Jordan entrouvre la bouche et pose une main sous son menton.

— Laisse-moi deviner, la troisième règle est de limiter la quantité d'air que je respire ?

Je lève les yeux au ciel.

— Non. Cependant il y en a bien une troisième.

— Laquelle, Maîtresse ?

– Ne parle plus jamais de mes fesses.

Il s'esclaffe. Pendant qu'il se marre, je consulte son programme annuel de littérature qu'il a mis à ma disposition.

— Évidemment, on a le même, remarqué-je. Dissertation et Poésie pour ce trimestre. Amen !

— Et le reste ?

— Le reste ne me concerne pas car je te le rappelle une fois de plus, je ne te tiendrai que pendant trois semaines, soit huit jours au total. Mon seul but est de te faire cartonner à la prochaine évaluation, après tu pourras continuer à merder si tu veux.

— Dommage, je commençais à m'attacher...

— Ha ha ! très émouvant.

Je saisis un stylo et note quelques derniers détails dans son cahier avant de récupérer ma sacoche sur la table et lui dire au revoir.

— Une seconde, me retient-il. Ton numéro de téléphone.

J'arque un sourcil suspicieux.

— Ne te fais pas d'idées, m'assure-t-il. Tu n'es même pas mon genre de meuf mais juste, on ne sait jamais...

J'entends mon égo se fracasser comme une vitre à l'intérieur. Très étonnant que ce tas de muscles inculte ait réussi à l'atteindre, surtout que lui-même est loin d'être mon style de mec.

— C'est toi qui te fais des idées en croyant que je peux donner ma tête à de telles idioties. Et si tu réfléchissais un peu plus que tu ne parles, tu verrais en jetant un œil à ton cahier que j'y ai déjà inscrit mon numéro.

Il vérifie rapidement et, se rendant compte que j'ai raison, se met à grater sa nuque et à sourire hébété. Il bafouille des excuses mais je ne lui laisse pas le temps de trouver les mots justes. Je tourne mes talons et rentre chez moi.

Ma mère est affalée dans le canapé devant l'écran de la télévision qui diffuse un épisode de 4 mariages pour une lune de miel. Je salue, elle ne répond pas. Je m'approche et constate qu'elle est endormie. Je prends la télécommande dans sa main pour la replacer sur le meuble tv, elle gesticule doucement puis ouvre les yeux vers moi.
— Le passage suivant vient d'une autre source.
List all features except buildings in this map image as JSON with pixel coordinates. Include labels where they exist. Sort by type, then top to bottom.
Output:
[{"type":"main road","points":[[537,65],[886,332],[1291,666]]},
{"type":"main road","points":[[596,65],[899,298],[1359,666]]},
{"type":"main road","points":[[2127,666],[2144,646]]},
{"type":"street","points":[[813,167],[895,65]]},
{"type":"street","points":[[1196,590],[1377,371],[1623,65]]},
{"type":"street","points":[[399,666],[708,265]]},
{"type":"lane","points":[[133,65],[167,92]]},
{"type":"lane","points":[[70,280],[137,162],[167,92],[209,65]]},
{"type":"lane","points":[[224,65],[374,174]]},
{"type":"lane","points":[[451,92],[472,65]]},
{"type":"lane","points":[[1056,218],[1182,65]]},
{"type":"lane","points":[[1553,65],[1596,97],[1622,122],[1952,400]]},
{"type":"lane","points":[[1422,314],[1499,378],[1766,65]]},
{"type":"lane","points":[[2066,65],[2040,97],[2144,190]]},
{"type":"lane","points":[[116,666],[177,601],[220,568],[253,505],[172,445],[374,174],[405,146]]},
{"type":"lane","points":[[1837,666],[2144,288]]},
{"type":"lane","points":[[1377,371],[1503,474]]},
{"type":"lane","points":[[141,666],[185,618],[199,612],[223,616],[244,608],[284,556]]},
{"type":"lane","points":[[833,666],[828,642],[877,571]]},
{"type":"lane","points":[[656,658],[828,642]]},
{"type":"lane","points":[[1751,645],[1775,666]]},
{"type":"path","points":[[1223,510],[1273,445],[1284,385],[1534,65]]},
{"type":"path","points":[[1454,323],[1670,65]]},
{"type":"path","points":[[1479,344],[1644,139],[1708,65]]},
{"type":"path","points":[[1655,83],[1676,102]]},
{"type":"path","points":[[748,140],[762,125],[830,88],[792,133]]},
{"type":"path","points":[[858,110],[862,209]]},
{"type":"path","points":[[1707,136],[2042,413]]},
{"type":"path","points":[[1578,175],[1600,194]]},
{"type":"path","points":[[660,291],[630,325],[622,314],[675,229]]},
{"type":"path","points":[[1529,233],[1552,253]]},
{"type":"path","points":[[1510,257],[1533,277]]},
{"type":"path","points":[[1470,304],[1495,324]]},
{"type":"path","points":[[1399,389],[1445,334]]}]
— Tu es là, mama... bredouille-t-elle.

— Va te coucher dans ta chambre.

— Hum, non c'est bon, ça doit faire deux heures que je dors. Tu viens d'arriver ?

— Oui.

Aussitôt, je me détourne, comme fuyant une suite de la conversation qui pourrait probablement m'agacer.

— Attends, me retient-elle.

Je fais volte-face et tends l'oreille, un brin curieuse.

— Il y a déjà des doigts de plantains murs sur le régime que j'ai acheté avant-hier, tu veux bien en faire frire quelques uns pour ton pè... pour William, s'il te plaît ?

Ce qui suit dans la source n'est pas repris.